Tuesday, June 2, 2015

Little bit of this and that...

I have not had a chance to fish much since that epic day early in May.  I have held off on a few local wild trout streams waiting for water... we got that!  It's rained the last few days steadily and a good deal of Sunday as well.  Hopefully we now are in a pattern where we get some rain every few days.

That said, the dry conditions have trails in great shape, so I've really enjoyed some nice riding in a local state forest.  Trails like these are amazing, and like fly fishermen have a tendency to help protect land, mountain bikers are the same way.  Yes, building responsible trails is part of the sport, but without big blocks of woods, there is not much for most of us to ride.  Here in central MA, we are fortunate to have both many miles of protected land and huge numbers of trails.

It is amazing to see the stone walls that dot the landscape which once separated farmers fields.  New England is home to some amazing wild spaces!

The trail above is one that's been there at least 25 years.  It's a blast to ride with ups and downs and lots of turns.  It's great though because it's built to ride with flow.  Fun stuff.

The trail below is maybe 4 years old.  It was a combined effort of the state Department of Conservation and Recreation (DCR) and the New England Mountain Bike Association (NEMBA).  Those two groups have done amazing work within many state lands here in MA to create fantastic trail networks enjoyed by many forest fans: cyclists, runners, bird watchers, hunters, fishermen, hikers, horseback riders etc.

It's really sad to me, that one such property which has been a multi use area for decades - at least 30 years - has recently been closed.  It was closed with barely a warning shot, and a near complete lack of willingness to work together and find a resolution which works for all.

While I respect points of view that disagree, I always find myself thinking we should be very willing to allow folks to be in the woods.  It's becoming harder and harder to keep people involved in the outside world, I just don't like the idea of limiting access more than it already is.  For example, the closure I'm alluding to resulted in the loss of many students who were involved in a local high schools mountain bike club.  These kids may not have access to riding or to being active and healthy in the outdoors without the safety of a club setting... And rather than encourage that, this decision has potentially shut those kids off from the outdoors.  Frustrating.

Hopefully the situation will find a positive resolution...

On to happier things.  Rosemary worked Saturday and Sunday this weekend so I was with the munchkins all day.  Driving out to my mom's on Saturday, I was almost there when, just where a wild trout stream crosses the road, a large snapping turtle was hanging out laying eggs.  I stopped the truck, popped the kids out and we watched her for 15-20' before heading along our way.  Pretty amazing to see this kind of thing!  Considering her size, I wonder how many trout she's eaten!  Cool animal.

Yesterday's rain caused me to get pretty antsy to go fishing and the positive of self employment is this: you can adjust your hours :).  So I grabbed my gear and shot out to the Millers to enjoy a few hours chasing brown's.  It was raining hard so I was not taking pic's... but caught a few on wet flies.  Just as I was about to head home, the rain slowed so I took a few pic's of the river.  This is the "second run" just below a major pool.  It's a pretty river, and this section in particular just flow's through miles of forest.  Nice to spend a few hours there...

Best to you all!



  1. Certainly is a pretty river.
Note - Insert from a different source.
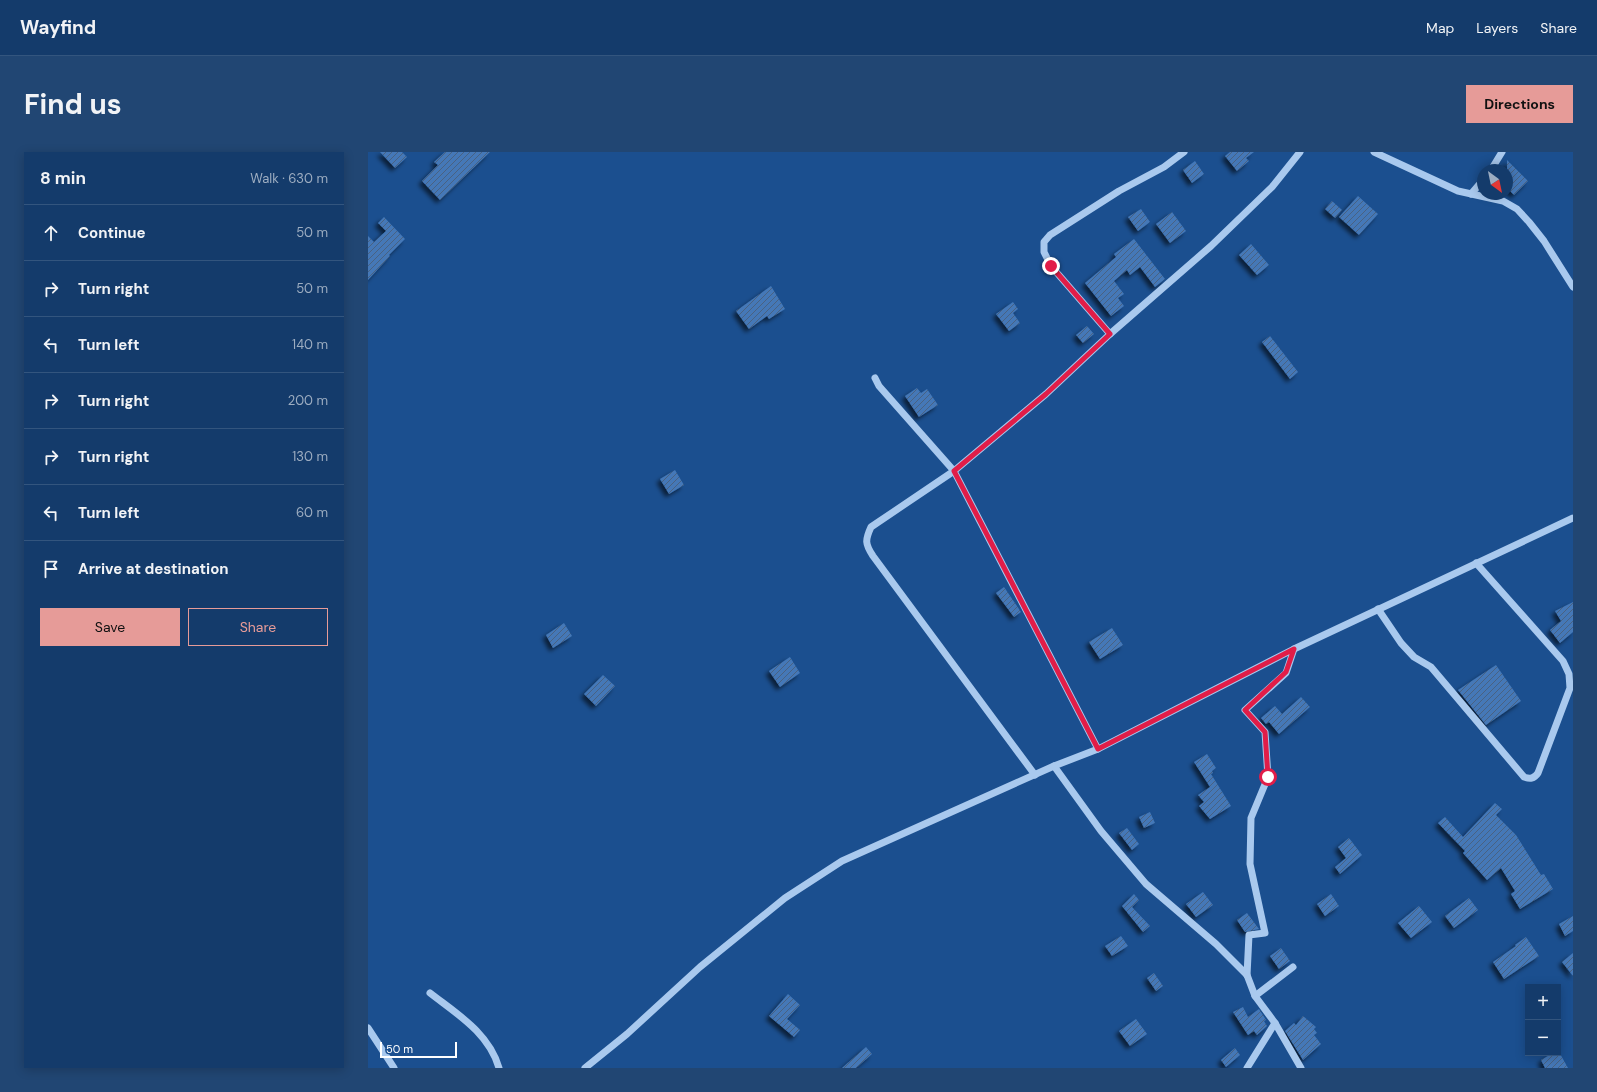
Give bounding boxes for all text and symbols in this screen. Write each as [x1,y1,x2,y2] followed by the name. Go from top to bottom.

They always appear different to me when I'm walking away. Anticipation and wonder, replaced with admiration and inner peace.

    1. Wow Drew - you nailed it! So true. Though I may add a sense of curiosity for what may occur on the next chance I get to fish there :)

      It's a very pretty river, with a challenging history. Like so many rivers in New England, the industrial revolution was not kind to the Millers... but it's rebounded nicely over the last 30-40 years!


  2. Will, I can understand your frustration on the closing of the lands you have enjoyed. There is a reason, and I hope people can come together and resolve it.
    Snapping turtles are something else. We have them in the pond here in our condo complex. Some quite big. The town say's they are a hundred years old.

    1. Alan - agreed. There are reasons, and hopefully all involved can find a positive resolution.
      I've heard that about snappers before - that 100 + is possible. Amazing to think that that occurs in nature. Just Amazing!